The new methodology now includes criteria for hydrogen. In addition, criteria for bioenergy and hydropower have been expanded. More details are also provided on the criteria for electricity infrastructure.

It is worth noting that, despite the attention received in recent months, energy from the use of gas (without CCS) is not eligible. This is in line with  Climate Bonds’ recent report ‘Accelerating the Fossil Fuel Transition to Net Zero’.

 

Buildings:

Criteria within the buildings sector have been tightened to reflect the increased ambition needed to decarbonise the sector by 2050. Certification requirements have also been increased. For example, we now require LEED Gold or higher certification, whereas previously LEED Silver was considered adequate.

We have increased the list of recognised certifications and aim to update this list periodically.

For retrofits, we are now requiring that building upgrades aim for a 30% energy efficiency improvement or to achieve our minimum certification requirements post-upgrade.

Going forward, we explicitly exclude investment in airport terminal buildings. This is because we view investment in such buildings to be airport infrastructure. The aviation industry currently has no viable plans to decarbonise in the near to medium-term future. Therefore, we perceive such infrastructure investments to be inconsistent with international targets on climate action.

 

Transport:

The new methodology affects a tightening of our transport criteria, ensuring consistency with the EU Taxonomy. For example, passenger vehicles must have zero tailpipe emissions after 2025. In addition, public transport is only eligible if tailpipe emissions are zero.

Notably, we have now expanded the transport sector to include more detailed criteria for shipping.

 

Other Sectors:

We have expanded and provided more detail within the sectors for Waste, Land, Marine Use, and ICT. We no longer include sustainable fisheries and fish farming as we have concerns as to the sustainable nature of such activities in their current form.

As alluded to above, expect further updates, specifically relating to industry, in the coming months.

 

Updates to our Broader Approach

Within our methodology, we have broadened guidance on investment in R&D. We recognise R&D is a key component to combatting climate change and are therefore keen to encourage such investment.

We have also broadened our approach to lending to pure play[i] entities within the banking sector. Entities deriving 90% of their revenues from climate-aligned activities can be considered ‘pure-play’.

We have also expanded upon our thoughts relating to disclosure by issuers. Strong disclosure standards are necessary to facilitate transparency and credibility when determining whether investments are truly “green”. This is important to Climate Bonds’ work and for investors when considering the credentials of thematic debt.

 

More to come…

Further work is being undertaken on existing eligible sectors and we anticipate that criteria relating to these sectors will be updated again later this year. In addition, within this update, we have expanded the scope of our criteria with more activities being included.
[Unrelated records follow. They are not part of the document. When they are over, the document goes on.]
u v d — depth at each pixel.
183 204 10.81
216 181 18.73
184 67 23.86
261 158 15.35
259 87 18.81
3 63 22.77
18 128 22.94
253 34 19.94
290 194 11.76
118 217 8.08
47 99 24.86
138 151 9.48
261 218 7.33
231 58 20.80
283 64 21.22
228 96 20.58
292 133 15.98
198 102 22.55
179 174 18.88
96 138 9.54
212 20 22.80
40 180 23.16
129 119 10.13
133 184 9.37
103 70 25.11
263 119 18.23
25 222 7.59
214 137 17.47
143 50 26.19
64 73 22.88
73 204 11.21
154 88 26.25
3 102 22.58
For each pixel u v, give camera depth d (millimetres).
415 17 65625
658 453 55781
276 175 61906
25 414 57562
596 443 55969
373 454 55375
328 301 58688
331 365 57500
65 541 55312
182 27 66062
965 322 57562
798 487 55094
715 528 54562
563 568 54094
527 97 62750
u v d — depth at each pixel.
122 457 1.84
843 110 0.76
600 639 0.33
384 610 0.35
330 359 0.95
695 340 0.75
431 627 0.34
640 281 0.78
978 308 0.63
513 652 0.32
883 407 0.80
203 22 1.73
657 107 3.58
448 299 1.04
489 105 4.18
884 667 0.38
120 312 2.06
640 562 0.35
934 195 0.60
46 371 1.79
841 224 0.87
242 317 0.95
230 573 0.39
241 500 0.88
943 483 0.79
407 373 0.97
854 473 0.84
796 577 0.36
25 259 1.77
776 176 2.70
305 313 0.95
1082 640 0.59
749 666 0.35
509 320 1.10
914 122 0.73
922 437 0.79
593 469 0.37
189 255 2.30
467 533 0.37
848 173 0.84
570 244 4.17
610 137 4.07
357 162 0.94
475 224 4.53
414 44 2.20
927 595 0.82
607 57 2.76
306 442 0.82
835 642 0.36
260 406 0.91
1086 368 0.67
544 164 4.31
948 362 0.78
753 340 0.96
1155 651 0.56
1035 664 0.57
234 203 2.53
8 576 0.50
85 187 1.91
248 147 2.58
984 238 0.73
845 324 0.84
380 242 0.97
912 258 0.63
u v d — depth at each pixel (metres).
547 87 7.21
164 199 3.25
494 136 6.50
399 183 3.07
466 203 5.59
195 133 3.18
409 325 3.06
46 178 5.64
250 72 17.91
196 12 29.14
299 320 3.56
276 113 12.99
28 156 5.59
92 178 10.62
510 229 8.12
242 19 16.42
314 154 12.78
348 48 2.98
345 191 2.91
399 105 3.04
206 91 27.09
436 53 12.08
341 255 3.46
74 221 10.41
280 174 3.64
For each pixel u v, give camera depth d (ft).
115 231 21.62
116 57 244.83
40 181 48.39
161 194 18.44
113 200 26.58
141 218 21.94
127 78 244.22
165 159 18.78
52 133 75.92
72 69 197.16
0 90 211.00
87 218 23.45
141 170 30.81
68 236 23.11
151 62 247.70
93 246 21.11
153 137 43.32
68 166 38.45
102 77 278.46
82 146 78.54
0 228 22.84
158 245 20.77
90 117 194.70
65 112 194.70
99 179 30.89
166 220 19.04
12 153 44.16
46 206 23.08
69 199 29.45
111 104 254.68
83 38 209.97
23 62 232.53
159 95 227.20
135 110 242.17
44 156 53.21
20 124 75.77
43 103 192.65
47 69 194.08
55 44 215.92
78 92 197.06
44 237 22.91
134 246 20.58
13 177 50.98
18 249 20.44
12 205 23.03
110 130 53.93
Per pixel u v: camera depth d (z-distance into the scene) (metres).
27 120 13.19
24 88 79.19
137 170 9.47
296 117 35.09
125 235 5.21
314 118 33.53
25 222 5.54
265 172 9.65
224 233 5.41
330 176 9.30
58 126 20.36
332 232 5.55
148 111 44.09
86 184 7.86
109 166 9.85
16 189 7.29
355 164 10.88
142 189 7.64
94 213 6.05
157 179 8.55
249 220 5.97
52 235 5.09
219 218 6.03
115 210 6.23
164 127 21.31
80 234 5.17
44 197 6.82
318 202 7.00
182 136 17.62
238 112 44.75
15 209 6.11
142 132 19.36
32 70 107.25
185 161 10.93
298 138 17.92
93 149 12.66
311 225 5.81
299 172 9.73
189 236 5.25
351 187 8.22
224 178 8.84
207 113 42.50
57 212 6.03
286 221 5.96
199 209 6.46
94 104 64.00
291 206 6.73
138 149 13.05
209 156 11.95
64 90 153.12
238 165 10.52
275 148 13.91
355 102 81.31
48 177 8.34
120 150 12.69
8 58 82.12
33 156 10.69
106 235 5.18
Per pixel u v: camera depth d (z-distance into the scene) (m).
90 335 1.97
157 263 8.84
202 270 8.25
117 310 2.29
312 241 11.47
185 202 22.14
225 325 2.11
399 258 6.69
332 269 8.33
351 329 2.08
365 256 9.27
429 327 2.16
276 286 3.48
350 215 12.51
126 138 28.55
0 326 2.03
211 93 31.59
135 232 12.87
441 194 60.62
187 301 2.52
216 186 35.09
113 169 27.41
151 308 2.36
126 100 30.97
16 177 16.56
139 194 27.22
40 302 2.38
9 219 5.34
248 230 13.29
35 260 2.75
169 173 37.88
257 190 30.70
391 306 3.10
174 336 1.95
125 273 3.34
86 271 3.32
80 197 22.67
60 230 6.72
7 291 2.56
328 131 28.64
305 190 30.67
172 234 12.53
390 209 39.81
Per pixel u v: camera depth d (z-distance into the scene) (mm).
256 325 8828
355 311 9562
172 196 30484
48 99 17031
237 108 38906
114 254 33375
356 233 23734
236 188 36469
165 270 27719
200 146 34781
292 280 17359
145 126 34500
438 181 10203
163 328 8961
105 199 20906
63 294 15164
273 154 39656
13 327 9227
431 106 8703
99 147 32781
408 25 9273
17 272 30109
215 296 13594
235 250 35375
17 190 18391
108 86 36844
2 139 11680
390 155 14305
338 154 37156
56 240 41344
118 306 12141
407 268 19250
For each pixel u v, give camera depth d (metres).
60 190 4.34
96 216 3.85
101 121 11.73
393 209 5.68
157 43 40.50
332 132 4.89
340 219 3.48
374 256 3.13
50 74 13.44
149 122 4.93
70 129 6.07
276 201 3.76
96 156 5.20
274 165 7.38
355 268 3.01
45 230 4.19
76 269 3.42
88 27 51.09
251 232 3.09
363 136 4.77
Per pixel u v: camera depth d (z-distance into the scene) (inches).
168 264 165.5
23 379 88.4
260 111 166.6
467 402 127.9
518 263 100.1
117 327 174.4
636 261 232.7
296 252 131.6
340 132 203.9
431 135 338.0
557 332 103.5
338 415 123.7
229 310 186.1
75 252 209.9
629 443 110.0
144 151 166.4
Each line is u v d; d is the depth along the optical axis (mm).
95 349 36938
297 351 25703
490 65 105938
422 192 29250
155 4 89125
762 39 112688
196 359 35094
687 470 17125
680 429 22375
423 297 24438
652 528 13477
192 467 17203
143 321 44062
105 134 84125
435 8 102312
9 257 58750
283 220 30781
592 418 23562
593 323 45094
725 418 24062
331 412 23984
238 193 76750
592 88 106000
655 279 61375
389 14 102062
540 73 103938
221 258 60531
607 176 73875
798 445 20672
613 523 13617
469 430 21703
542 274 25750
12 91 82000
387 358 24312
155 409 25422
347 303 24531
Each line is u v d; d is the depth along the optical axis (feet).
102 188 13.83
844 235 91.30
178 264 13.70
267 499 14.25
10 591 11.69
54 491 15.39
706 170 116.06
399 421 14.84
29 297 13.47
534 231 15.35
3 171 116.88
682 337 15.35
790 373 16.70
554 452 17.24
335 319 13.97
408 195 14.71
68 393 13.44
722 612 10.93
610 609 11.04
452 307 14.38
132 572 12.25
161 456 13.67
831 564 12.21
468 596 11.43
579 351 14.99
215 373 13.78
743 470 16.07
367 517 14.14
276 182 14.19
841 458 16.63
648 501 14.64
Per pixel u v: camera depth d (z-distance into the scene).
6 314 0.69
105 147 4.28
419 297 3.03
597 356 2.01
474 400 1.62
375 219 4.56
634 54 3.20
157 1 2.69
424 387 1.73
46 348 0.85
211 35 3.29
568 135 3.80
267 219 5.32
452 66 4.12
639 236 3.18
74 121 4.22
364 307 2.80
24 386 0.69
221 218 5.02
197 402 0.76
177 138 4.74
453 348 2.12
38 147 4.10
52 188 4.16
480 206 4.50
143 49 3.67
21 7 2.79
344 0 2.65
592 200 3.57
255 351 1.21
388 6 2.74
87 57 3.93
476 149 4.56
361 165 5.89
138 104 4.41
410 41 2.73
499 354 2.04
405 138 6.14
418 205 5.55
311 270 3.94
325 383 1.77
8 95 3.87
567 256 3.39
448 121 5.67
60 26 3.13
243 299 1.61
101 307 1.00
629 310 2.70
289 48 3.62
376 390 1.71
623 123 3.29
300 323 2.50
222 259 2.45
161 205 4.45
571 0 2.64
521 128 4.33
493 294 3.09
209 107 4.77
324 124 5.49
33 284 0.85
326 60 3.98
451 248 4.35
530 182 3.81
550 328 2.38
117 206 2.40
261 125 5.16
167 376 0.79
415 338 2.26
Moreover, we expect to release more updates throughout the year to expand eligible sectors further. This is in line with the work currently being undertaken within Climate Bonds on harder-to-abate or ‘transition’ sectors such as Cement, Steel and Chemicals.

 

 

The Last Word:

The Green Bond Methodology is a crucial instrument in our mission to champion best practice green financing. Updates such as these are imperative for the methodology’s aims of remaining ambitious and current.

As the labelled bond universe evolves, we need more than just a Green Bonds Methodology. Over the coming weeks, we will be announcing details on social and sustainability methodologies and data capture, reflecting the diverse labelled market that has emerged.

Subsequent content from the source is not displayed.